Mini's Electric Plans For The Future

In an interview with Peter Schwarzenbauer, who's in charge of Mini and Rolls-Royce and is also a BMW board member, sat down with Automotive News where he gave the outlet a look at Mini's plans for electrified cars.

The first electric Mini is currently slated to be introduced in 2020, which coincides with the automaker's 60th anniversary. We first got a look at Mini's first EV back in July 2018 thanks to a few renderings, and the machine looked like a modern interpretation of the classic hatchback. Besides confirming that the three-door EV would come out in early 2020, Schwarzenbauer didn't provide any new details.

"Assembly in Oxford begins in the second half of this year and the market rollout is slated for early 2020," he said.

Auto News brought up Smart's – Daimler's miniature brand of vehicles that recently started the transition of producing all-electric vehicles with an end date of 2020 – recent move to be an all-electric brand and questioned whether Mini should do the same.

It's All About The Customer

"Electromobility is an excellent fit for our urban, progressive and open-minded customers," said Schwarzenbauer. "To secure that long-term future of Mini, we will enable the range of all electric, should the customer prefer that."

Schwarzenbauer made a crucial distinction in that response, and that includes the customer's preference. At the moment, electric vehicles aren't extremely popular and it all has to do with range. As far as mainstream vehicles go, the Hyundai Kona Electric is one of the more affordable vehicles and has a range of 258 miles. So for Mini, consumers have to show the brand that electric cars are worth developing. And that's a smart decision, as EVs are expensive to develop and haven't paid off for companies.

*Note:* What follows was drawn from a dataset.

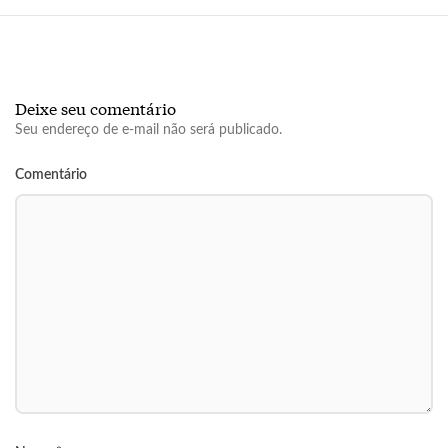
Deixe seu comentário
Seu endereço de e-mail não será publicado.
Comentário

While Mini takes its time developing EVs, the brand will continue to sell combustion cars. But eventually, Mini will offer an electrified powertrain of every one of its cars. "Let me be clear, though, there will not be a single Mini model we plan to launch that a customer won't be able to order with an electrified drivetrain," said Schwarzenbauer. "The join venture we founded in China together with Great Wall Motors is in part to ensure that."

China continues to be one of the largest markets for electric cars, so it makes plenty of sense for Mini to sell vehicles in the country first before venturing to other markets. "An export option is entirely conceivable. In principle, these cars were designed to be sold outside of China as well," said Schwarzenbauer.  

In addition to all of this news, while Mini fits under the BMW umbrella, the brands will use two separate architectures from one another, which would make Mini's EVs unique.